Il y a d’ailleurs beaucoup d’animaux sur le disque.
Oui, c’est le fait d’habiter ici. Tous les matins, je pars pendant une heure, en raquettes ou à pieds. Je croise des biches, des sangliers, des renards. Je vois plus d’animaux que d’humains. C’est naturel de les retrouver sur le disque.
Que lisais-tu au moment de l’écriture ?
Je me suis fait Camus. Je ne connaissais pas et j’ai lu un paquet de trucs. L’Homme Révolté (1951), par exemple, m’a beaucoup influencé. Il y a une façon d’interpréter mon disque qui doit trouver sa place dans ce livre-là. Ce n’est pas le chef-d’œuvre qu’on dit, mais c’est quand même vachement bien.
Nous nous étions rencontrés il y a quelques années à Paris, lors d’un concert de Vic Chesnutt. Comme lui, tu sembles avoir opté pour la guitare nylon, le dépouillement, une poésie chagrine et imagée.
Je n’écoute pas la musique de Vic Chesnutt tous les jours, mais instinctivement, c’est ce que j’aime. Je l’ai vu un paquet de fois. J’ai tout ce qu’il a pu faire depuis ses débuts et je me suis toujours senti assez proche de lui, sans trop savoir pourquoi d’ailleurs. Il allait déjà vraiment mal lors de son dernier concert à Clermont-Ferrand. Pourtant, c’était sensationnel. Il a terminé par une chanson des Stones en rappel. Les deux tiers des “musicologues” clermontois présents ce soir-là ont quitté la salle pendant le spectacle. Une vraie catastrophe ! C’est mon dernier souvenir de Vic Chesnutt, et cela renforce mes énervements (pour ne pas dire plus) à l’égard de Clermont.
Et à propos de la guitare ?
Oui, une guitare nylon. Je n’ai utilisé qu’une seule guitare sur Toboggan, c’était le principe de base.
Ce minimalisme fait également penser à Robert Wyatt.
Ce n’était pas du tout pour faire minimal. Je n’aime pas trop ça, le minimalisme. Mieux vaut s’en méfier. Les talibans sont pour le minimalisme par exemple, il faut faire attention.
Tu avais déclaré ne plus vouloir enregistrer de disque assis. Dans quelles conditions as-tu créé cet album ?
J’ai dit ça ? Souvent, pour meubler en interview, je dis une chose et son contraire. C’est le seul moyen de révolte qui me reste, la contradiction. Je la surutilise, c’est un grain de sable dans la machine qui laisse tout le monde comme deux ronds de flanc. Je le fais même à la maison, j’aime beaucoup. Avec moi, ça marche comme ça : il faut faire chier. Depuis que le monde est entièrement libéral, il n’y a plus de contradiction – ça doit dater de la chute de l’URSS comme disent les intellos.

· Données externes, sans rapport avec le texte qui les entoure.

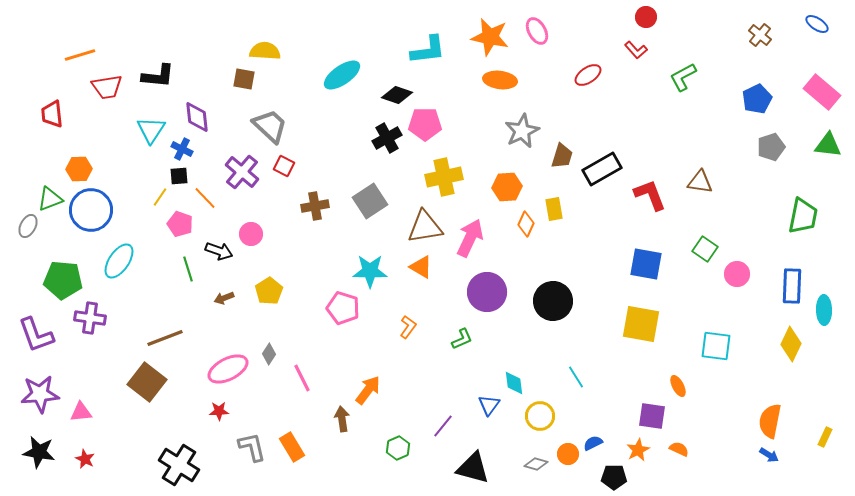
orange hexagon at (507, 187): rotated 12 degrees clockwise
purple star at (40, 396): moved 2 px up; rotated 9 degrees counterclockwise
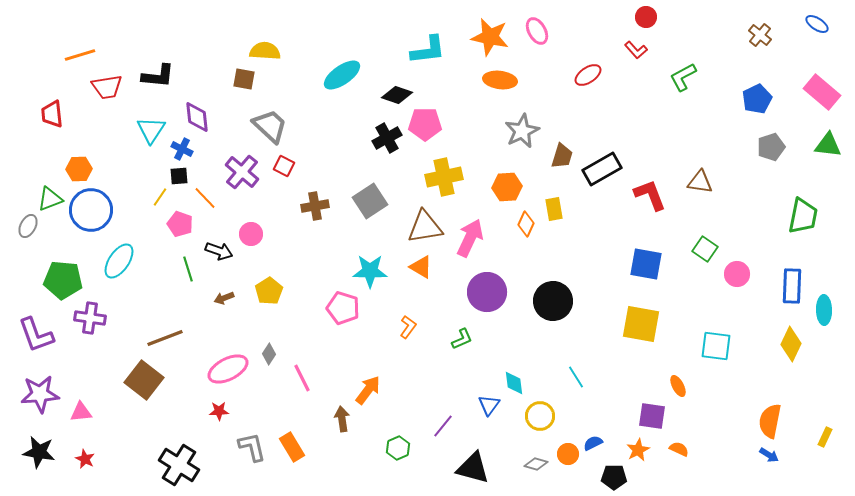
brown square at (147, 382): moved 3 px left, 2 px up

En parlant d’URSS et d’esprit de révolte, tu cites Kropotkine (ndlr. écrivain russe anarchiste, auteur de L’Esprit De Révolte, 1881) dans la chanson Voodoo Simple.
Oui, je lisais ça. C’est nul d’ailleurs, juste un joli nom : Pierre Kropotkine. Sur mon bureau, j’ai aussi son livre La Morale Anarchiste (1889), qui est terrifiant de connerie. L’anarchie s’est pourtant beaucoup appuyée là-dessus. Kropotkine s’essaie parfois à démontrer les preuves scientifiques de l’existence d’un comportement anarchiste, mais il n’y a pas un truc qui tient, c’est archinul.
DÉDOUBLER
À l’exception du single Over And Over, Toboggan donne le sentiment d’être une œuvre intime, à défaut d’être minimaliste. Comment vas-tu la faire vivre en concert ? Et d’ailleurs, que penses-tu des artistes qui donnent des relectures acoustiques de leurs chansons sur le Web ?
Ah bon, certains font ça ? C’est pathétique. Je ne le ferai jamais. Pour le live, en période de crise, les choix esthétiques sont dictés par l’économie : nous ne serons que deux, un batteur percussionniste et moi. Moins de technique, moins de musiciens, sinon, on ne tourne pas. Aujourd’hui, les mecs qui n’arrivent plus à remplir de grandes salles te disent qu’ils veulent être proches des gens et ne faire que des petites salles… Ça fait rire tout le monde dans le business. Pour mentir, les artistes sont les champions. Dans le genre, ce sont même les pires.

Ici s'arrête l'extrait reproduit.